What are pointe shoes made of?

Pointe shoes look dainty, but they really aren’t. The tip of the shoe is a rigid box made of densely packed layers of fabric, cardboard and/or paper hardened by glue. The dancer depends on it to be extremely sturdy: the entire weight of her body is balanced on a small platform in that box! The rest of the shoe is made of leather, cotton and satin. Each shoe is custom hand-made to fit each dancer’s specifications. No two pairs of pointe shoes are identical!

Why do ballet dancers wear pointe shoes?

Pointe shoes make ballet dancing look magical and even daring. They create an illusion of lightness and give a sense that the ballerina is floating on air.

When did ballerinas begin dancing with pointe shoes?

Italian ballerina Maria Taglioni was the first ballerina that we know of to dance on pointe in the early 1830s, but the method probably began earlier. Taglioni and her contemporaries stuffed the toes of their soft shoes with starch and other materials, but soon Italian cobblers made harder shoes for them using paper, burlap and satin. This prototype evolved into the modern pointe shoe.

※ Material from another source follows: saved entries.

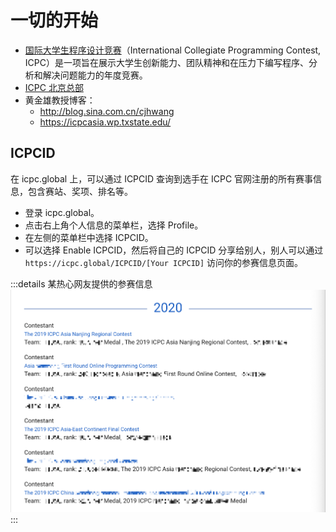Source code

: # 一切的开始

- [国际大学生程序设计竞赛][ICPC]（International Collegiate Programming Contest, ICPC）是一项旨在展示大学生创新能力、团队精神和在压力下编写程序、分析和解决问题能力的年度竞赛。
- [ICPC 北京总部](https://icpc.pku.edu.cn)
- 黄金雄教授博客：
  - <http://blog.sina.com.cn/cjhwang>
  - <https://icpcasia.wp.txstate.edu/>

## ICPCID

在 icpc.global 上，可以通过 ICPCID 查询到选手在 ICPC 官网注册的所有赛事信息，包含赛站、奖项、排名等。

- 登录 icpc.global。
- 点击右上角个人信息的菜单栏，选择 Profile。
- 在左侧的菜单栏中选择 ICPCID。
- 可以选择 Enable ICPCID，然后将自己的 ICPCID 分享给别人，别人可以通过 `https://icpc.global/ICPCID/[Your ICPCID]` 访问你的参赛信息页面。

:::details 某热心网友提供的参赛信息
![ICPCID](./images/icpcid.png)
:::

[ICPC]: https://zh.wikipedia.org/wiki/%E5%9B%BD%E9%99%85%E5%A4%A7%E5%AD%A6%E7%94%9F%E7%A8%8B%E5%BA%8F%E8%AE%BE%E8%AE%A1%E7%AB%9E%E8%B5%9B
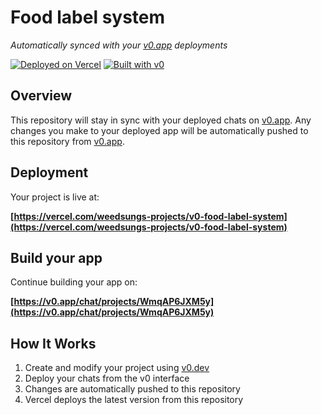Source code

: # Food label system

*Automatically synced with your [v0.app](https://v0.app) deployments*

[![Deployed on Vercel](https://img.shields.io/badge/Deployed%20on-Vercel-black?style=for-the-badge&logo=vercel)](https://vercel.com/weedsungs-projects/v0-food-label-system)
[![Built with v0](https://img.shields.io/badge/Built%20with-v0.app-black?style=for-the-badge)](https://v0.app/chat/projects/WmqAP6JXM5y)

## Overview

This repository will stay in sync with your deployed chats on [v0.app](https://v0.app).
Any changes you make to your deployed app will be automatically pushed to this repository from [v0.app](https://v0.app).

## Deployment

Your project is live at:

**[https://vercel.com/weedsungs-projects/v0-food-label-system](https://vercel.com/weedsungs-projects/v0-food-label-system)**

## Build your app

Continue building your app on:

**[https://v0.app/chat/projects/WmqAP6JXM5y](https://v0.app/chat/projects/WmqAP6JXM5y)**

## How It Works

1. Create and modify your project using [v0.dev](https://v0.dev)
2. Deploy your chats from the v0 interface
3. Changes are automatically pushed to this repository
4. Vercel deploys the latest version from this repository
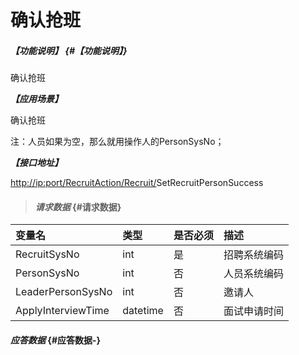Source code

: # 确认抢班

##### _【功能说明】_ {#【功能说明】}

确认抢班

_**【应用场景】**_

确认抢班

注：人员如果为空，那么就用操作人的PersonSysNo；

_**【接口地址】**_

[http://ip:port/RecruitAction/Recruit/](http://ip:port/HMAction/River/AddRiver)SetRecruitPersonSuccess

> #### _请求数据_ {#请求数据}

| 变量名 | 类型 | 是否必须 | 描述 |
| :--- | :--- | :--- | :--- |
| RecruitSysNo | int | 是 | 招聘系统编码 |
| PersonSysNo | int | 否 | 人员系统编码 |
| LeaderPersonSysNo| int| 否 | 邀请人 |
| ApplyInterviewTime| datetime| 否 | 面试申请时间 |





#### _应答数据_ {#应答数据-}




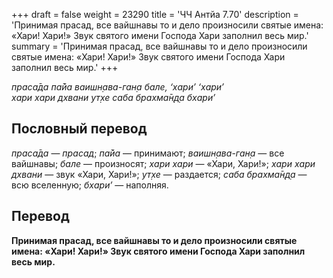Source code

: +++
draft = false
weight = 23290
title = 'ЧЧ Антйа 7.70'
description = 'Принимая прасад, все вайшнавы то и дело произносили святые имена: «Хари! Хари!» Звук святого имени Господа Хари заполнил весь мир.'
summary = 'Принимая прасад, все вайшнавы то и дело произносили святые имена: «Хари! Хари!» Звук святого имени Господа Хари заполнил весь мир.'
+++

_праса̄да па̄йа ваишн̣ава-ган̣а бале, ‘хари’ ‘хари’  
хари хари дхвани ут̣хе саба брахма̄н̣д̣а бхари’_

## Пословный перевод

_праса̄да_ — _прасад_; _па̄йа_ — принимают; _ваишн̣ава_\-_ган̣а_ — все вайшнавы; _бале_ — произносят; _хари_ _хари_ — «Хари, Хари!»; _хари_ _хари_ _дхвани_ — звук «Хари, Хари!»; _ут̣хе_ — раздается; _саба_ _брахма̄н̣д̣а_ — всю вселенную; _бхари’_ — наполняя.

## Перевод

**Принимая прасад, все вайшнавы то и дело произносили святые имена: «Хари! Хари!» Звук святого имени Господа Хари заполнил весь мир.**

Am I ready for pointe shoes?

Nothing compares to that magical moment when your teacher says you’re ready for your first pair of pointe shoes. I remember bursting out of the studio doors, clutching a precious piece of paper with the phone number of the nearest pointe shoe fitter. Finally, my years of hard work had paid off!

Ever wonder why getting promoted to pointe shoes takes so long? Pointe work can be dangerous and detrimental to your feet if you start too early, so it’s not a decision your teachers make lightly. Several factors have to come into play before they give you the green light.

Age and Training Schedule

For one thing, your teacher has to determine that you’re at the right stage of physical development. Long foot bones start hardening between ages 8 and 14, and it’s crucial that you don’t start pointe work when your bones are too soft. Otherwise, you could develop growth-plate fractures, which can cause foot deformities (yikes!).

Priscilla Nathan-Murphy, lower-school principal of Houston Ballet’s Ben Stevenson Academy, feels it’s generally unsafe to start pointe before age 10, 11 or 12. “Before then, your metatarsal structure is too weak to maintain the weight of your body and handle the stress of the pointe shoes,” she says. “By age 12, bones are still growing and fusing, but their development is closer to being complete.”

Age isn’t the only factor. In order to achieve the appropriate amount of strength needed to stand on your toes, you’ll need a few years of training under your belt and a commitment to several ballet classes a week. Students at Maryland Youth Ballet in Silver Spring, MD, are required to have two years of training before they can register for a special pointe preparation class. (They don’t actually start pointe until the following year.) “Students should have a strong foundation of classical ballet before pointe work is added to it,” says Michelle Lees, MYB’s principal.

Strength

Many studios offer pointe preparation classes, as MYB does, to help students build strength in their feet, ankles and legs. Usually, class combinations involve a lot of demi-pointe and relevé, as well as resistance-band exercises, foot stretches and toe exercises. If your school doesn’t offer a pointe prep class, ask your teacher for a strengthening routine you can do on your own.

But that’s not all….. Dancers also need killer core strength to lift up and out of their pointe shoes. (Being able to balance on demi-pointe in retiré is a good sign, according to Lees.) And don’t forget the turnout muscles. “If you struggle to control your turnout when you’re on flat, it will be even harder to control when you’re on that 1 1/2-inch block,” says Nathan-Murphy. Try simple plank exercises to build your core strength, and in class, focus on rotating from the hip to make sure you’re holding your turnout correctly.

Alignment

Teachers also look for proper alignment, which requires a certain amount of natural flexibility in the foot and ankle. “When you’re on pointe, there should be a straight line from the hip, through the knee and ankle bone, to the toes,” Lees says. Unfortunately, dancers with a limited range of motion in their ankles often struggle to rise onto the shoe’s platform. “They will compensate to get on pointe,” Lees says. “Their knees will bend, their thighs will overdevelop and their lower backs will give in.” Dancers with stiffer feet may need more preparation time to improve their range of motion if possible.

On the other hand, dancers with “pretty,” hypermobile feet sometimes need more time, too. “This type of dancer is usually very weak, which means she will go too far over her shoe,” says Nathan-Murphy. “Teachers have to work with them carefully so they can learn how to support themselves properly.”

Only when all of these factors are in place, and your teacher (and only your teacher!) gives you the go-ahead, will you be ready for the wonderful world of pointe shoes. So while you’re exercising your feet and ankles, exercise some patience as well. Your body will thank you for it.